Theodore_Kaczynski  J’ai rajouté dans l’annexe à la seconde édition une étude sur Unabomber, le mathématicien Theodore Kaczynski adepte de la désobéissance civile qui avait, par lettres piégées, tué ou blessé, de 1978 à 1995, seize de ses collèges coupables à ses yeux de contribuer à la dévastation de la planète. Le manifeste contre la société industrielle dont il avait, par chantage, imposé la publication au New-York Times et au Washington Post à partir de septembre 1995, m’avait semblé digne d’une analyse méticuleuse. Loin d’être l’œuvre d’un fou, comme le jugeait plus d’un commentateur, il s’agissait d’une construction intellectuelle mûrement réfléchie exposant une conception du monde relevant d’un anarchisme radical mais élitiste, puisque visant au premier chef les « leftists ». Kaczynski est désormais une référence culturelle (séries, films etc.). Et pour l’extrême gauche et les mouvements écologistes radicaux, il n’est pas que référence culturelle.
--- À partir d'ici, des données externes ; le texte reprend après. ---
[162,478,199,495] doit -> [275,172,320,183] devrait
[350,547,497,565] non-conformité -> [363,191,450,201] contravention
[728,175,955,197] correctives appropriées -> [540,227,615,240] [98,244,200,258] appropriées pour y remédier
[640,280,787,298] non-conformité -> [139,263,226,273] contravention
  Aujourd’hui, plus encore qu’hier, l’humanisme semble menacé par l’exécration de la technologie que professent certains mouvements de l’écologie politique. L’activisme écologiste tend en effet à se radicaliser. Nombreux sont les militants qui se regroupent autour du concept de décroissance, qu’ils préfèrent désormais à celui de développement durable. C’est l’idée même de développement avec sa tonalité progressiste qu’ils récusent. La croissance rencontrerait sous nos yeux « les limites de la planète ». La décroissance serait un fait. Catastrophes écologiques, épuisement des ressources naturelles et bombe démographique en apporteraient la preuve.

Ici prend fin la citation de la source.